**WORK TO BE COMPLETED**
In the text of the data below, change every "bank" to "credit union" and keep everything else the same. Write out the updated lines without the pictures.

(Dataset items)
══════════════════════════════
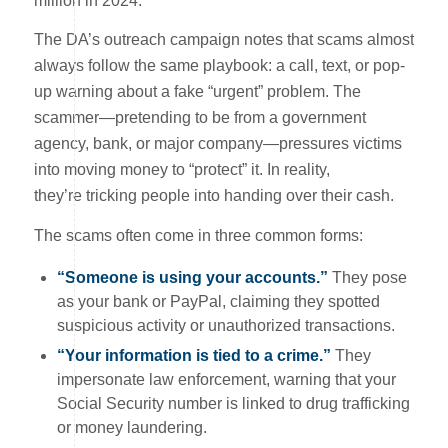
million in 2024.
The DA’s outreach campaign notes that scams almost
always follow the same playbook: a call, text, or pop-
up warning about a fake “urgent” problem. The
scammer—pretending to be from a government
agency, bank, or major company—pressures victims
into moving money to “protect” it. In reality,
they’re tricking people into handing over their cash.
The scams often come in three common forms:
“Someone is using your accounts.”
They pose
as your bank or PayPal, claiming they spotted
suspicious activity or unauthorized transactions.
“Your information is tied to a crime.”
They
impersonate law enforcement, warning that your
Social Security number is linked to drug trafficking
or money laundering.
══════════════════════════════
**EXERCISE ANSWER**
million in 2024.
The DA’s outreach campaign notes that scams almost
always follow the same playbook: a call, text, or pop-
up warning about a fake “urgent” problem. The
scammer—pretending to be from a government
agency, credit union, or major company—pressures victims
into moving money to “protect” it. In reality,
they’re tricking people into handing over their cash.
The scams often come in three common forms:
“Someone is using your accounts.”
They pose
as your credit union or PayPal, claiming they spotted
suspicious activity or unauthorized transactions.
“Your information is tied to a crime.”
They
impersonate law enforcement, warning that your
Social Security number is linked to drug trafficking
or money laundering.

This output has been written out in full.